▶ Action item:
Put the lines of text read from all of the entries below into a JSON list of strings, one string per line, with blank lines omitted. Leave the pictures out of your answer.

▶ Input data:
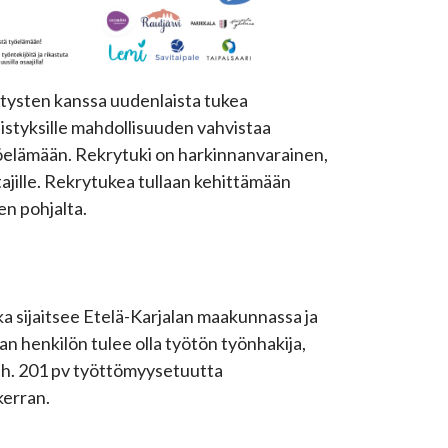
itysten kanssa uudenlaista tukea
hdistyksille mahdollisuuden vahvistaa
yöelämään. Rekrytuki on harkinnanvarainen,
ajille. Rekrytukea tullaan kehittämään
ten pohjalta.
a sijaitsee Etelä-Karjalan maakunnassa ja
van henkilön tulee olla työtön työnhakija,
äh. 201 pv työttömyysetuutta
kerran.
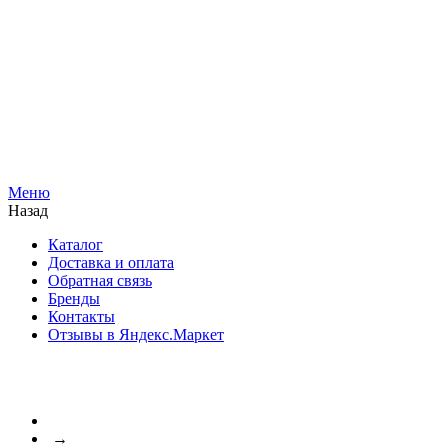
Меню
Назад
Каталог
Доставка и оплата
Обратная связь
Бренды
Контакты
Отзывы в Яндекс.Маркет
→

▶ Response box:
[
  "itysten kanssa uudenlaista tukea",
  "hdistyksille mahdollisuuden vahvistaa",
  "yöelämään. Rekrytuki on harkinnanvarainen,",
  "ajille. Rekrytukea tullaan kehittämään",
  "ten pohjalta.",
  "a sijaitsee Etelä-Karjalan maakunnassa ja",
  "van henkilön tulee olla työtön työnhakija,",
  "äh. 201 pv työttömyysetuutta",
  "kerran.",
  "Меню",
  "Назад",
  "Каталог",
  "Доставка и оплата",
  "Обратная связь",
  "Бренды",
  "Контакты",
  "Отзывы в Яндекс.Маркет",
  "→"
]